#### RECORDS SHOWN

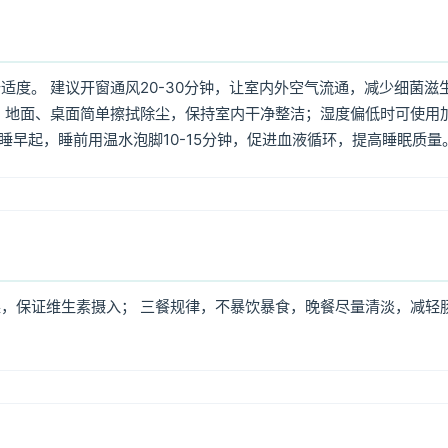
度。 建议开窗通风20-30分钟，让室内外空气流通，减少细菌滋
 地面、桌面简单擦拭除尘，保持室内干净整洁；湿度偏低时可使用
早睡早起，睡前用温水泡脚10-15分钟，促进血液循环，提高睡眠质量
，保证维生素摄入； 三餐规律，不暴饮暴食，晚餐尽量清淡，减轻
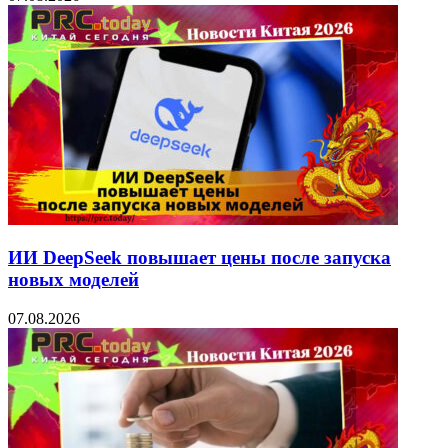
ИИ DeepSeek повышает цены после запуска
новых моделей
07.08.2026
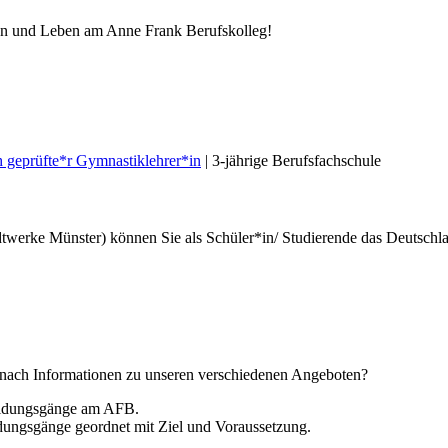
nen und Leben am Anne Frank Berufskolleg!
ch geprüfte*r Gymnastiklehrer*in
| 3-jährige Berufsfachschule
twerke Münster) können Sie als Schüler*in/ Studierende das Deutschlan
nach Informationen zu unseren verschiedenen Angeboten?
Bildungsgänge am AFB.
ldungsgänge geordnet mit Ziel und Voraussetzung.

#### EXERCISE BRIEF
Copy every line of text in the data above word for word, leaving out the images.

#### ANSWER TO THIS TASK
度。 建议开窗通风20-30分钟，让室内外空气流通，减少细菌滋
 地面、桌面简单擦拭除尘，保持室内干净整洁；湿度偏低时可使用
早睡早起，睡前用温水泡脚10-15分钟，促进血液循环，提高睡眠质量
，保证维生素摄入； 三餐规律，不暴饮暴食，晚餐尽量清淡，减轻
ИИ DeepSeek повышает цены после запуска
новых моделей
07.08.2026
nen und Leben am Anne Frank Berufskolleg!
ch geprüfte*r Gymnastiklehrer*in
| 3-jährige Berufsfachschule
twerke Münster) können Sie als Schüler*in/ Studierende das Deutschlan
nach Informationen zu unseren verschiedenen Angeboten?
Bildungsgänge am AFB.
ldungsgänge geordnet mit Ziel und Voraussetzung.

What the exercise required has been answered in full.